Kirkus Reviews QR Code
TRAVELING WITH CHE GUEVARA by Alberto Granado

TRAVELING WITH CHE GUEVARA

The Making of a Revolutionary

by Alberto Granado & translated by Lucía Álvarez de Toledo

Pub Date: Oct. 1st, 2004
ISBN: 1-55704-640-9
Publisher: Newmarket Press

Of motorcycles, maté, and Marx.

Coinciding with the release of the Robert Redford–produced film The Motorcycle Diaries, Granado’s work is a lightly edited journal of his travels, in 1952, across South America in the company of Ernesto Guevara, who would earn fame and martyrdom as Fidel Castro’s lieutenant. Granado was older than Guevara by a few years and already a practicing medical doctor; to judge by these pages, it would also appear that he played the role of committed revolutionary Che, that of the suave Argentine hipster. The South American working class, Granado complains, knows “only the beauties of alcohol, football, and horse racing,” lulled into submission by “classroom, pulpit, and press, which are all in the hands of the rich and powerful.” Ernesto, for his part, doesn’t speak much in Granado’s pages, which would have benefited from a little levity in the place of class analysis, a little more of the pair’s enjoyable banter.

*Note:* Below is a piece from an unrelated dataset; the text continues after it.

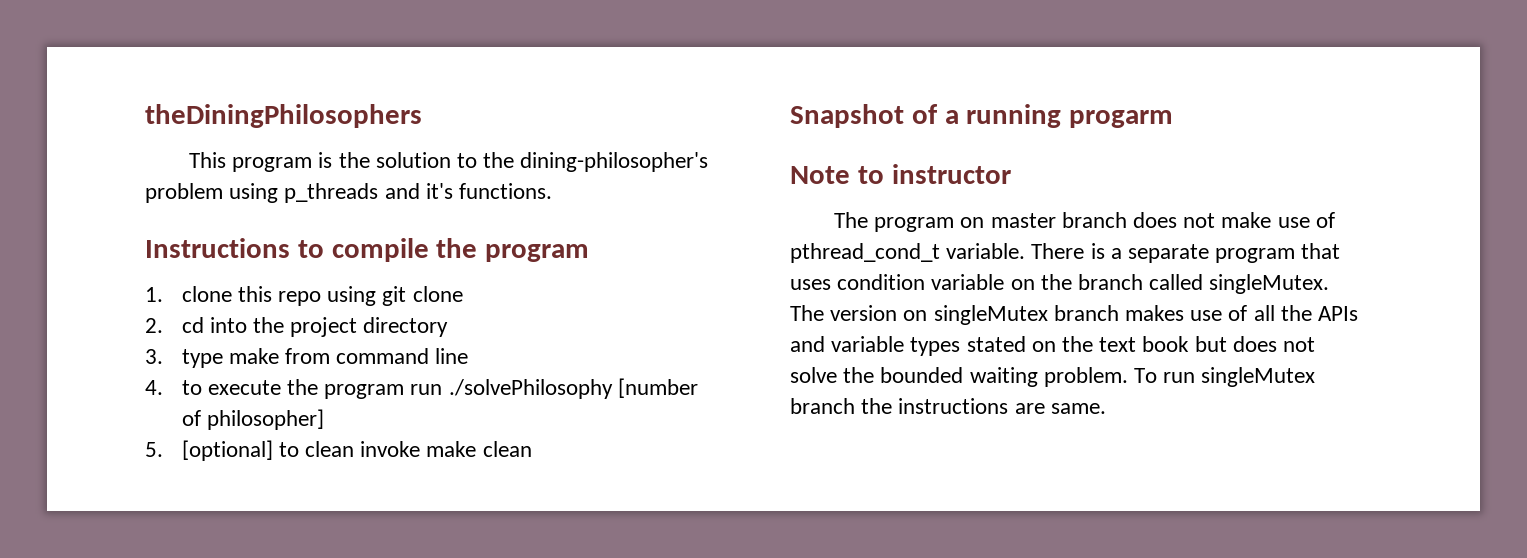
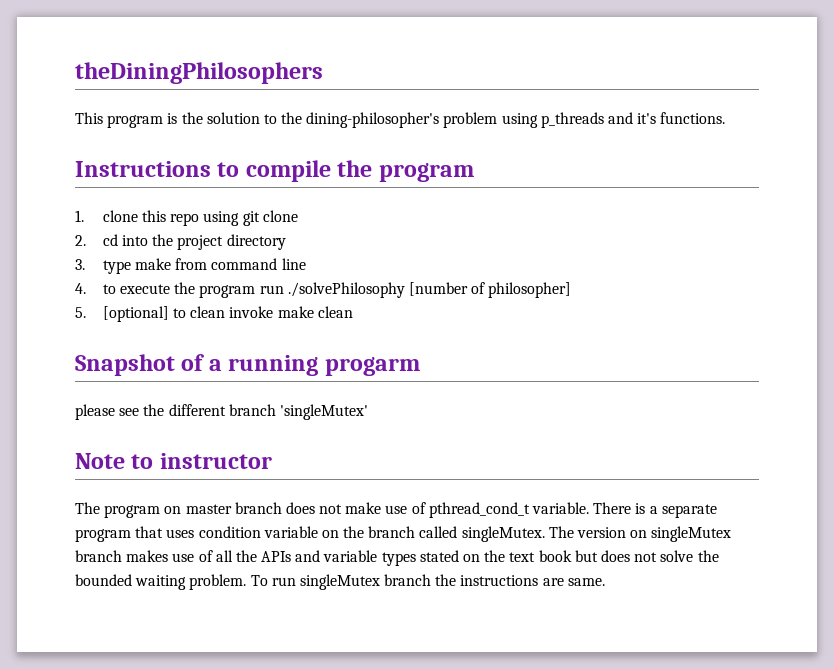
(1174, 119) none -> [75,404,368,420] // please see the different branch 'singleMutex'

All the same, Granado does credible work in chronicling the progress the pair made up the Pacific Coast, through the Andes to Lake Titicaca, and down to the jungles of Colombia, traversing the most tortuous roads on the least reliable of mounts. (Their motorcycle, for one, which often forced them to travel by thumb.) Granado is capable of lyricism, and his descriptions of the passing landscape and ports of call are the best parts here: “By the time we crossed the last of the snowy hills the clouds formed by the snow’s evaporation were already enormous. Their blue contrasted with the coppery red of the hills without snow on them, and these in turn were splashed by the green of the moss.” “At the very first bite I felt my tongue burning. I can’t even say I know what monkey meat tastes like—all I felt was the burning of the chile.” Such moments, however, are few.

Not to be dismissed as a firsthand document. But for a more entertaining take on the journey, see Patrick Symmes’s Chasing Che (2000), an altogether better read.